さらに、反体制派筋によると、反体制活動や武装闘争に従事した者は、シリア当局から旅券を取得したり、更新したりするのが困難。シリア国内では雇用機会も限られ、トルコや地中海を経由して欧州などに不法越境して移民となるのが有力な選択肢の1つという。

しかし、それには越境を手引きするブローカーに多額の費用を支払う必要があるほか、移民船沈没など命の危険も伴う。このため、ウクライナに志願兵として渡り、早々に投降して亡命を試みる人もいるのではないかと予想する。

プロパガンダ信じる国民も

一方で、ロシアを支援するシリア人が一定数、存在することも事実だ。アサド政権は、シリアで圧倒的な多数のイスラム教スンニ派に対して、少数派のアラウィ派による強権支配で存続してきたが、内戦でアラウィ派の結束が揺らぐことはなかった。イランに続いてロシアがアサド政権をテコ入れしたことで、内戦はアサド政権が圧倒的に有利な方向に傾き、アラウィ派らアサド政権支持者たちのロシア支持の声が高まった。
■ ■ ■ ■ ■ ■ ■
抜粋の「さらに、反体制派筋によると、」から「のロシア支持の声が高まった。」までの部分を、「ブローカー」を「仲介業者」に置き換えて示してください。 解答には上の抜粋だけを用いてください。

利用可能なデータ:
■ ■ ■ ■ ■ ■ ■
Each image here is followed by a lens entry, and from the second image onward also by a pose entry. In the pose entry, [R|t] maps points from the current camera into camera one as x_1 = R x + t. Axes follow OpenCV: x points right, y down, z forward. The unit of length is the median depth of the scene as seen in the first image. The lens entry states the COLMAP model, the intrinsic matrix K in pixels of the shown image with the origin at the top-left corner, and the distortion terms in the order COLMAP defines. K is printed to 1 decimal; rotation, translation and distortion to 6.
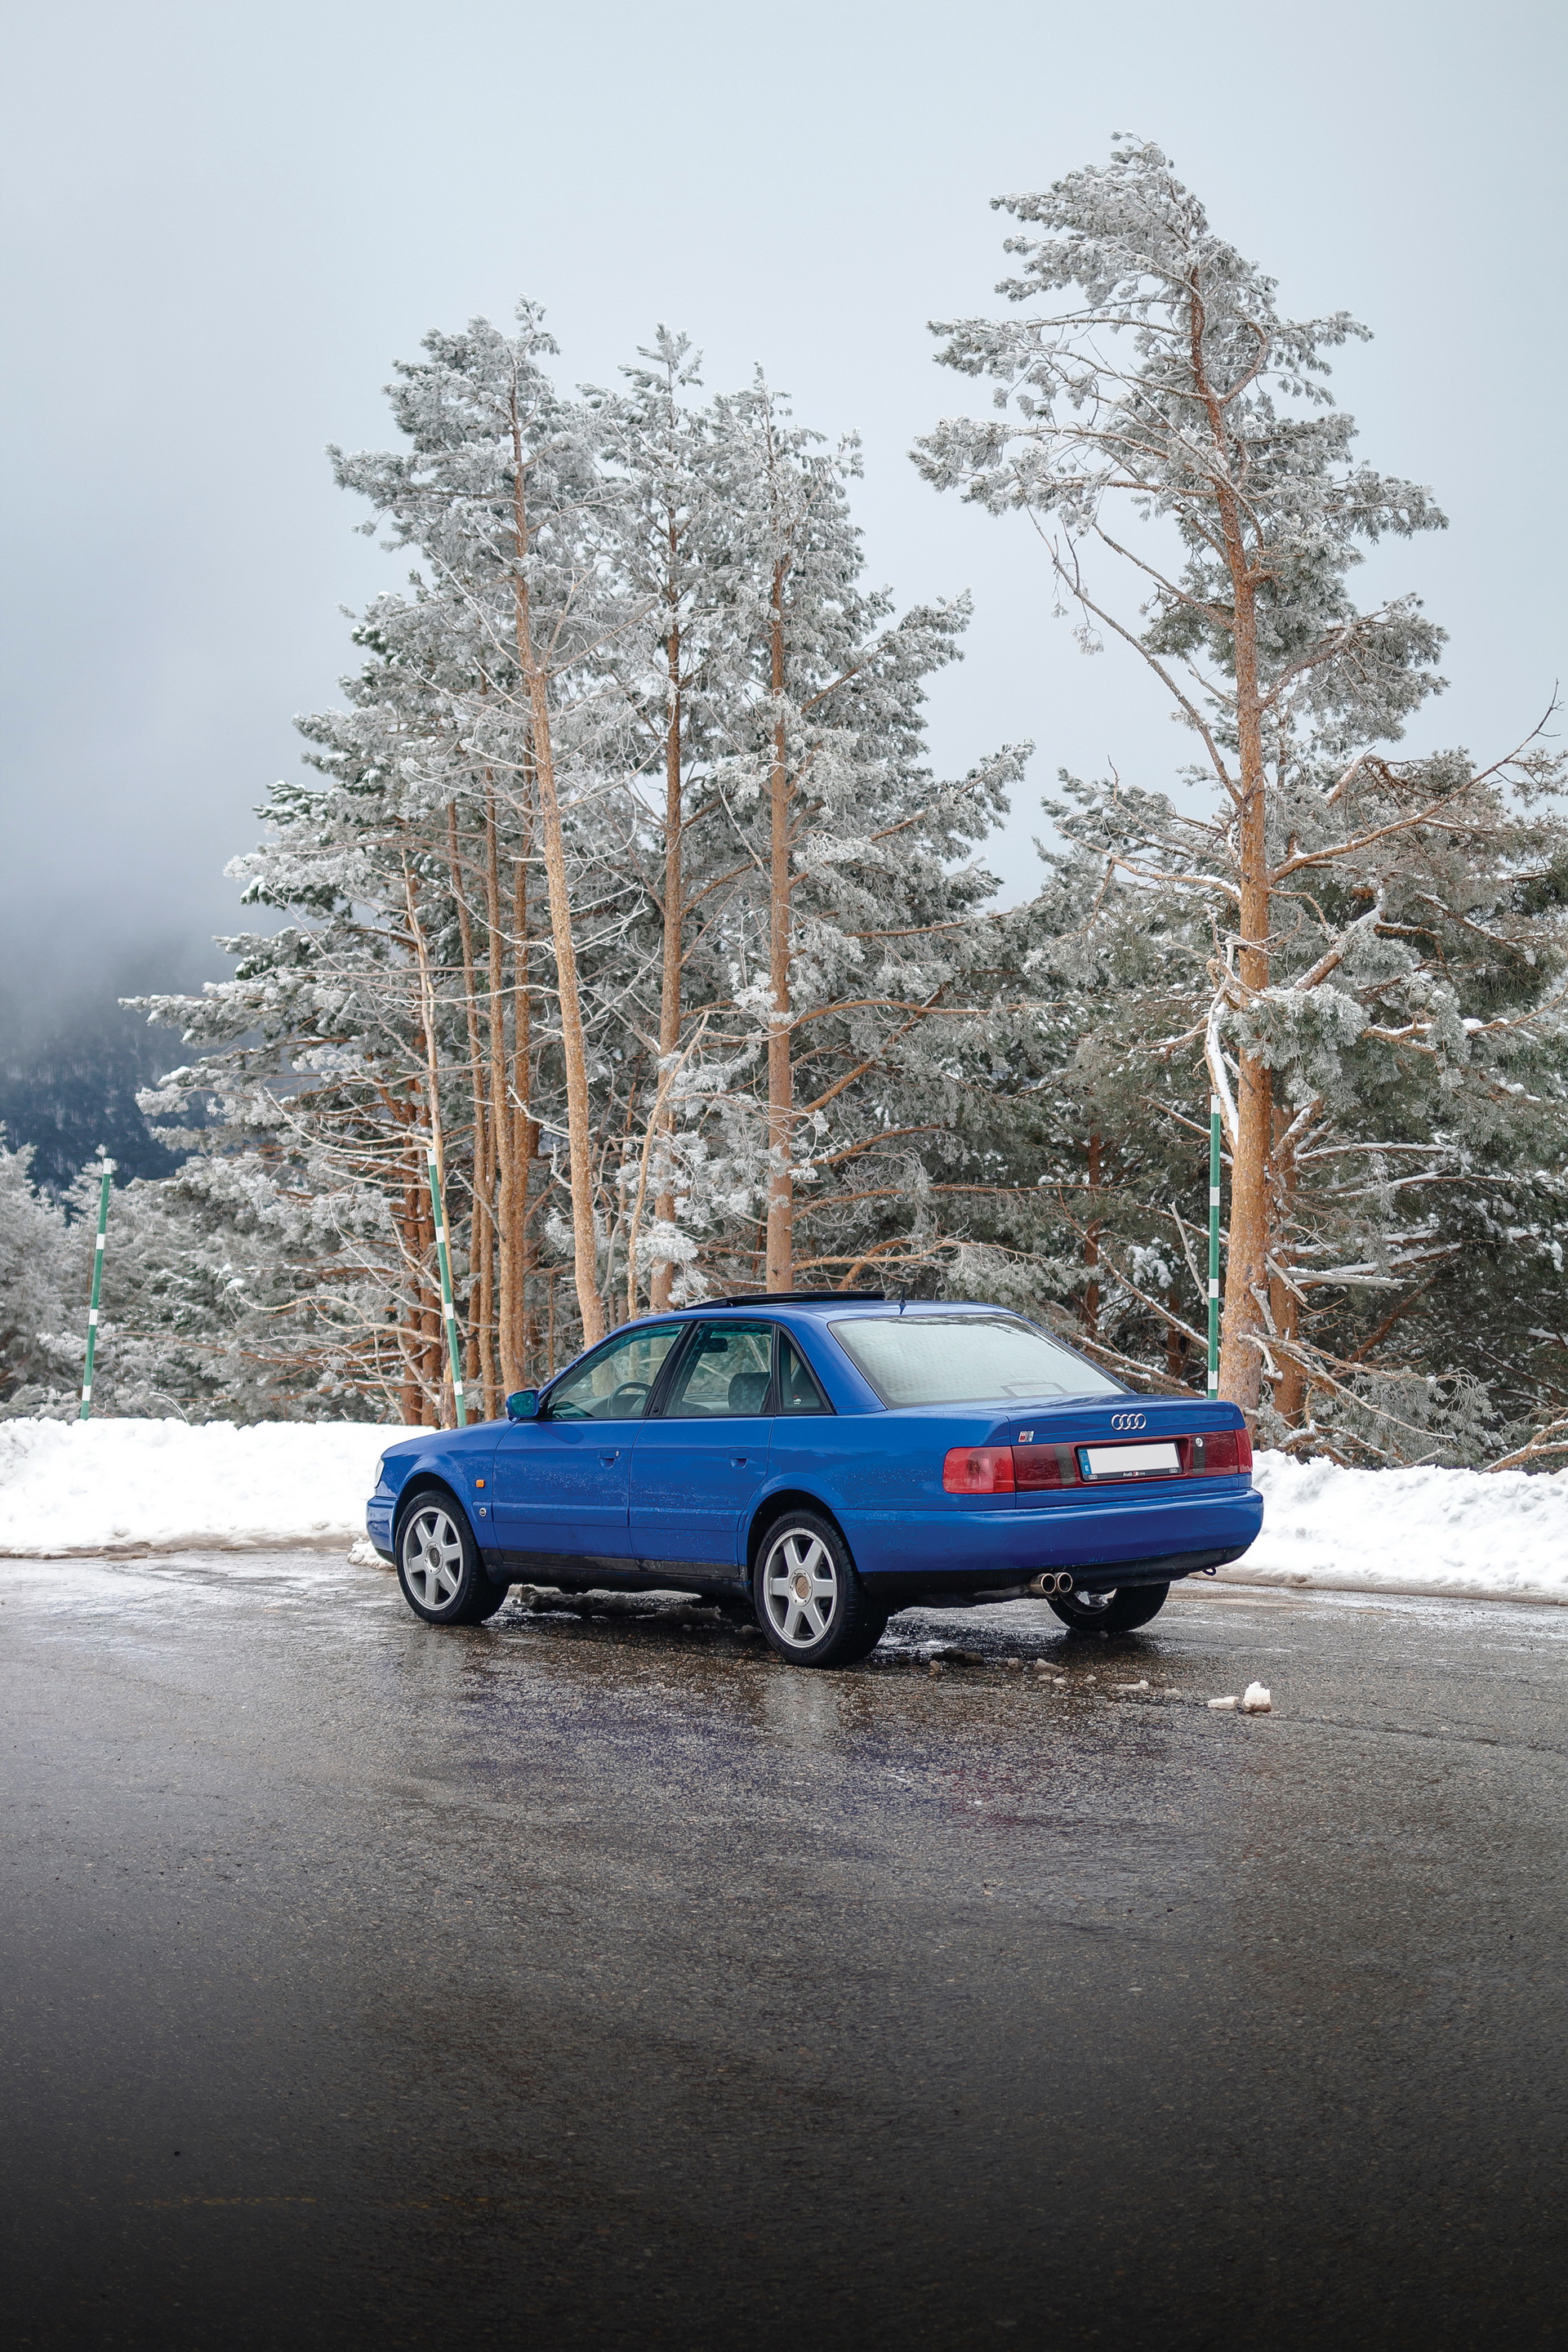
■ ■ ■ ■ ■ ■ ■
完成した課題:
さらに、反体制派筋によると、反体制活動や武装闘争に従事した者は、シリア当局から旅券を取得したり、更新したりするのが困難。シリア国内では雇用機会も限られ、トルコや地中海を経由して欧州などに不法越境して移民となるのが有力な選択肢の1つという。

しかし、それには越境を手引きする仲介業者に多額の費用を支払う必要があるほか、移民船沈没など命の危険も伴う。このため、ウクライナに志願兵として渡り、早々に投降して亡命を試みる人もいるのではないかと予想する。

プロパガンダ信じる国民も

一方で、ロシアを支援するシリア人が一定数、存在することも事実だ。アサド政権は、シリアで圧倒的な多数のイスラム教スンニ派に対して、少数派のアラウィ派による強権支配で存続してきたが、内戦でアラウィ派の結束が揺らぐことはなかった。イランに続いてロシアがアサド政権をテコ入れしたことで、内戦はアサド政権が圧倒的に有利な方向に傾き、アラウィ派らアサド政権支持者たちのロシア支持の声が高まった。